Sheets concurs that the time is right to move forward. "It's clear that there's going to be some pretty major overhaul of the healthcare system in the not-so-distant future," she says. "We want to make sure that there are legal protections at the federal level for prosthetic care, so when this large-scale debate happens, specialized care doesn't get lost in the shuffle. If you have federal legal protection in place, it keeps the issue in focus."

"If we pass it this year, great!" says Sheets. "We'd have a large party.
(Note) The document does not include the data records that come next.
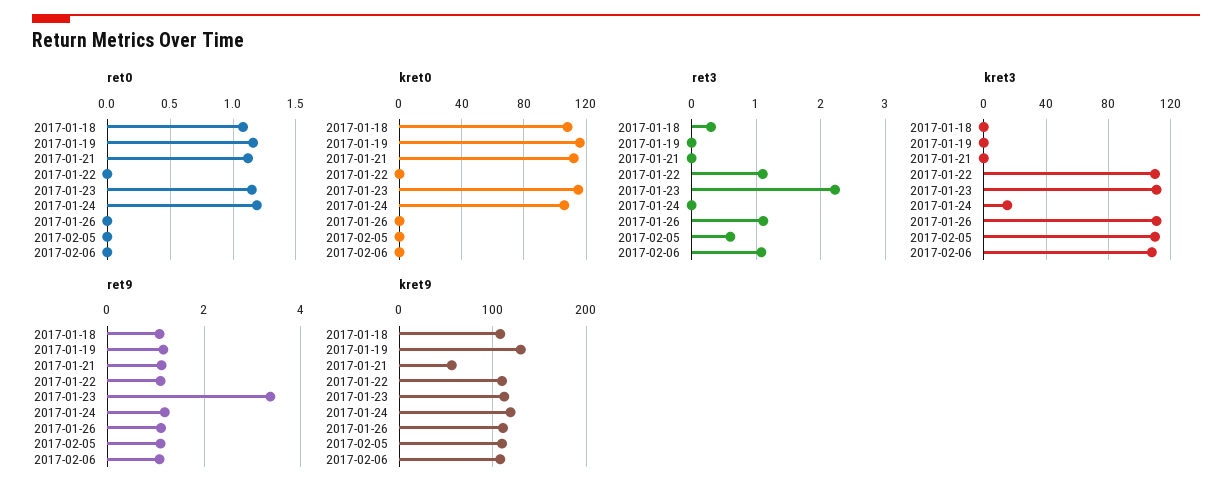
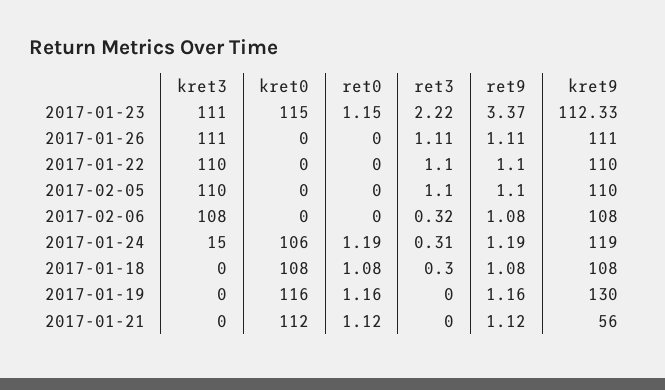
ret3, 2017-01-24: 0 -> 0.31
ret3, 2017-02-05: 0.6 -> 1.1
ret3, 2017-02-06: 1.1 -> 0.32

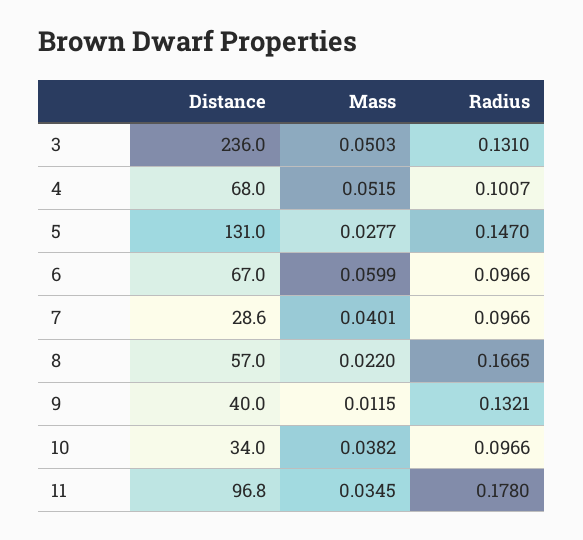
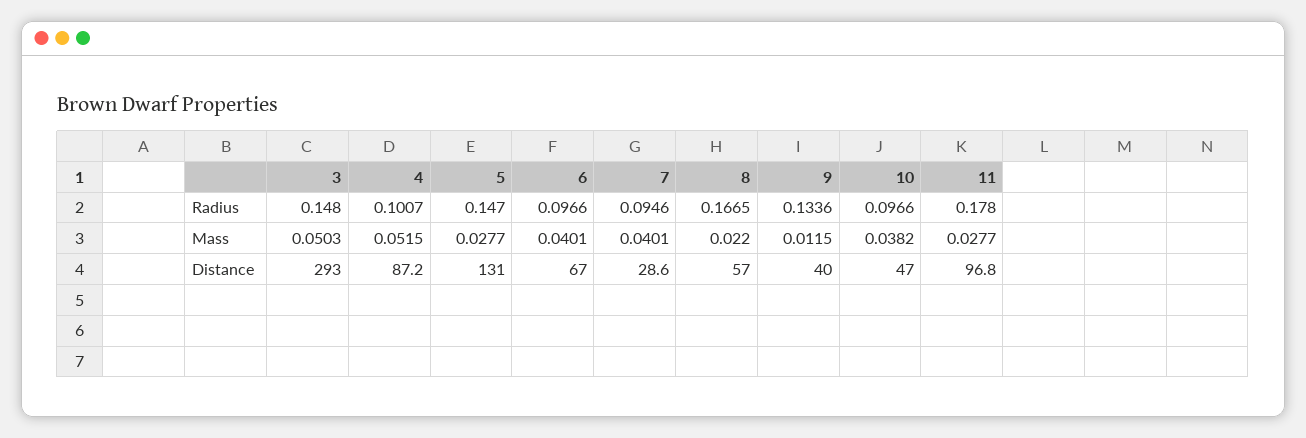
Distance, 3: 236 -> 293
Radius, 3: 0.131 -> 0.148
Distance, 4: 68 -> 87.2
Mass, 6: 0.0599 -> 0.0401
Radius, 7: 0.0966 -> 0.0946
Radius, 9: 0.1321 -> 0.1336
Distance, 10: 34 -> 47
Mass, 11: 0.0345 -> 0.0277

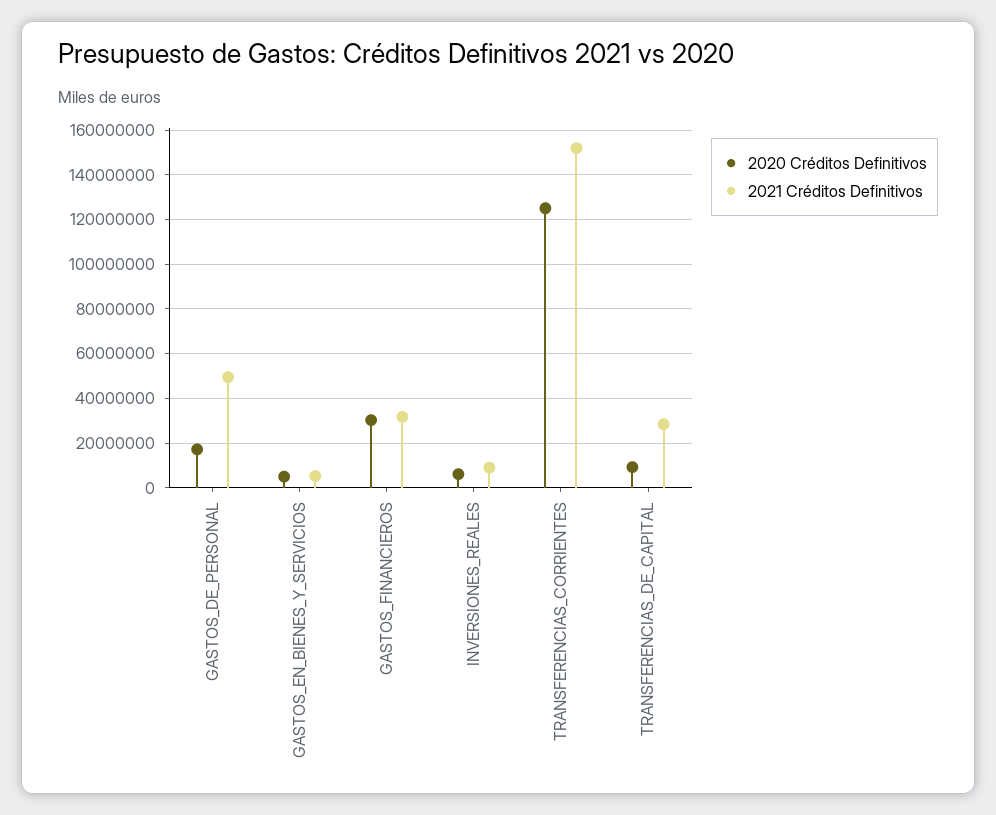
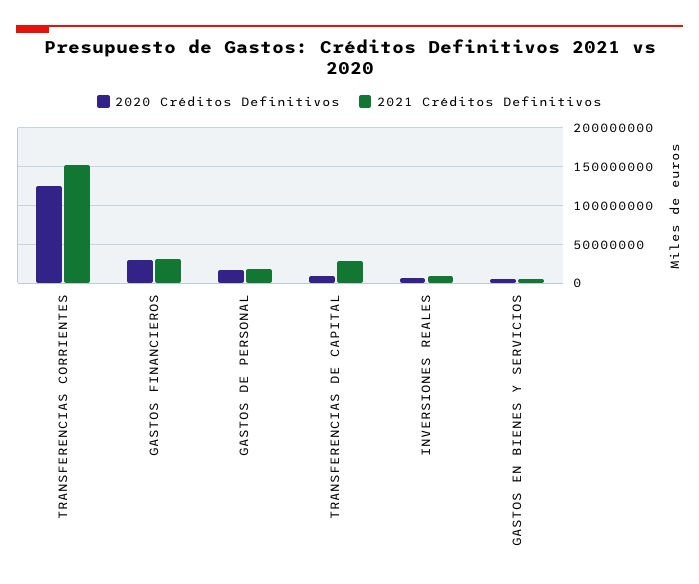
2021 Créditos Definitivos, GASTOS_DE_PERSONAL: 50000000 -> 20000000

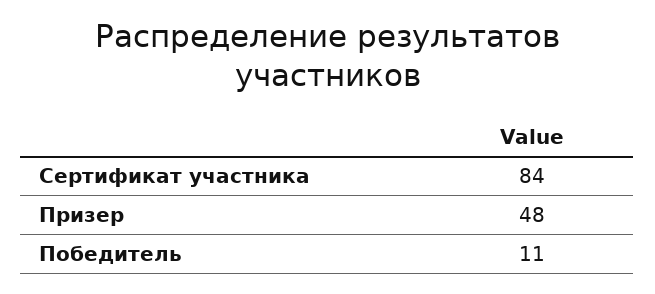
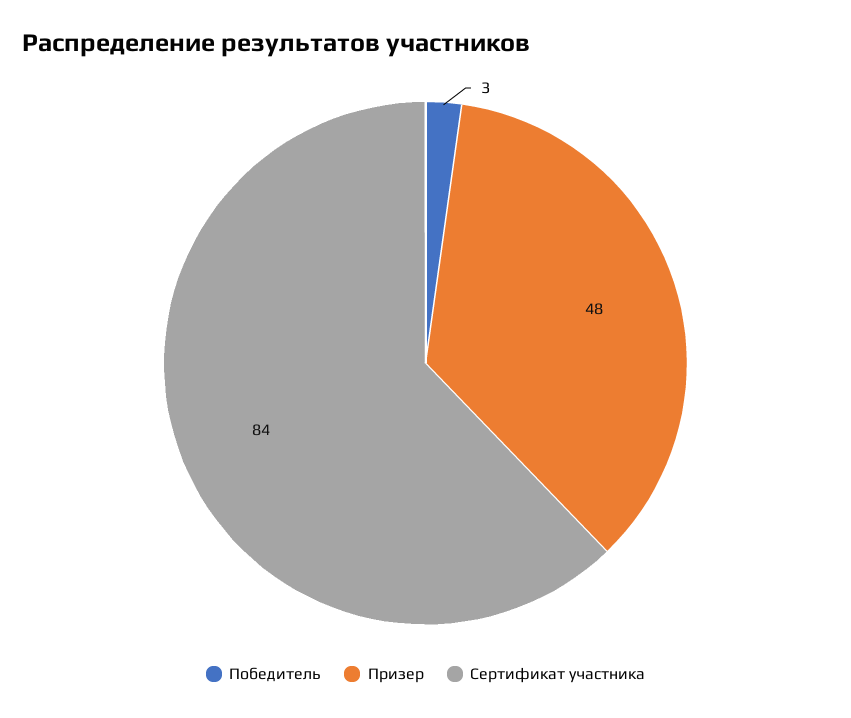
Победитель: 11 -> 3

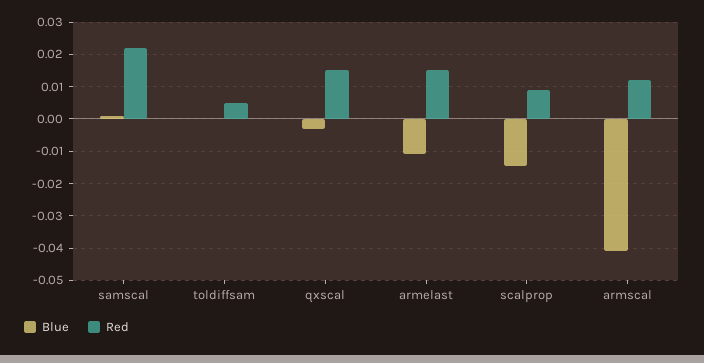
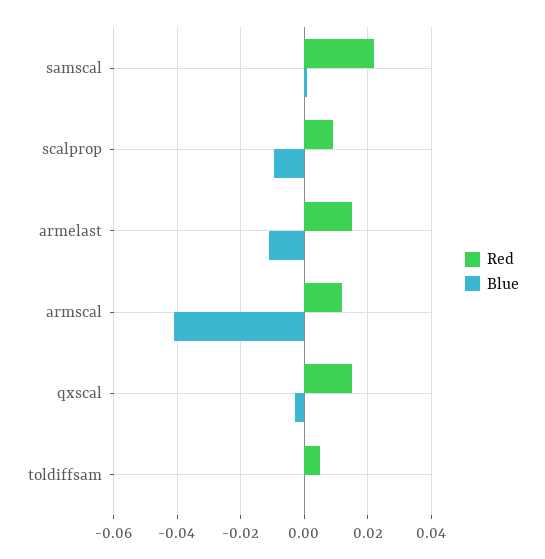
Blue, scalprop: -0.014 -> -0.01

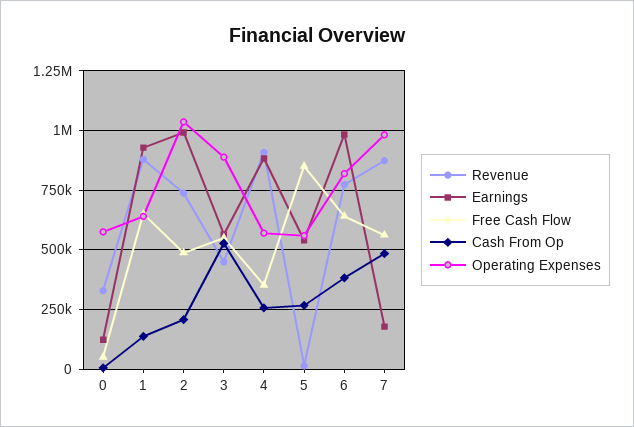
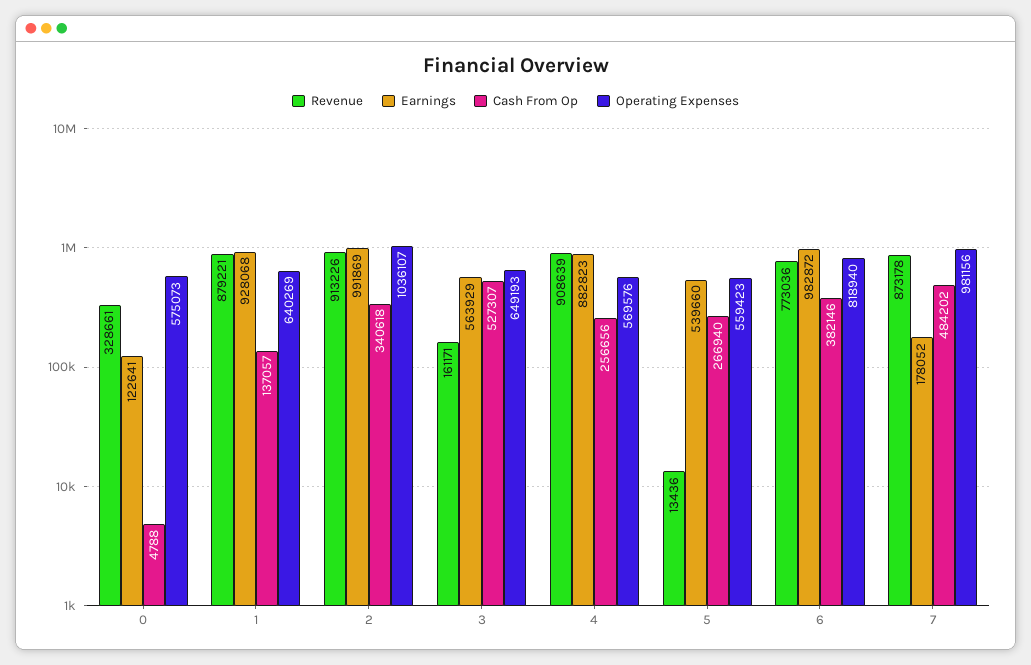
Free Cash Flow, 0: 50000 -> none
Free Cash Flow, 1: 650000 -> none
Revenue, 2: 750000 -> 913226
Free Cash Flow, 2: 500000 -> none
Cash From Op, 2: 200000 -> 340618
Revenue, 3: 450000 -> 161171
Free Cash Flow, 3: 550000 -> none
Operating Expenses, 3: 900000 -> 649193
Free Cash Flow, 4: 350000 -> none
Free Cash Flow, 5: 850000 -> none
Free Cash Flow, 6: 650000 -> none
Free Cash Flow, 7: 550000 -> none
Yes, it could happen because this is an easy piece of legislation to support. But do I hold my breath on that? No.

"I've been in the game long enough to know that your first year is a lot of education and a lot of building, and that's okay. If it doesn't pass the first year, you didn't fail. You're in a much better place than when you started, and you'll be in an even better place when you try again next year."

How You Can Help

"The thing we really need from the prosthetic community is for them to make all their patients aware of the ACA-and that we are leading this initiative that will benefit so many of them," Rossbach says. "We need amputees, prosthetists, and manufacturers to support us by becoming individual members. If so, we would be much more easily able to fund this initiative."

Cain advises: "Make sure your prosthetist organizations are involved. Motivate patients to become involved and to let their voices be heard. This is also a good time to get out your checkbook!"

A budget of $325,000 would allow the ACA to be more effective, Rossbach believes, but this is far beyond the fundraising goals achieved so far. Experienced at making do with available resources, the ACA maintains a minimal staff of three people in its Washington DC advocacy office who also initiate, fuel, and support the efforts of grassroots campaign activists in 29 states.

"We have a mailing database of only about 40,000 members. If we had 1.9 million individual members paying $30 dues, then we'd be able to fund this effort," Rossbach points out.

The prospect of pursuing its goal can sometimes be daunting, admit Rossbach and her lieutenants in this epic struggle. "It's an expensive proposition for a little teeny-weenie organization, and I sometimes feel like we are like David and Goliath.

"But you know," she adds with a twinkle, "David won."

Judith Philipps Otto is a freelance writer who has assisted with marketing and public relations for various clients in the O&P profession. She has been a newspaper writer and editor and has won national and international awards as a broadcast writer-producer.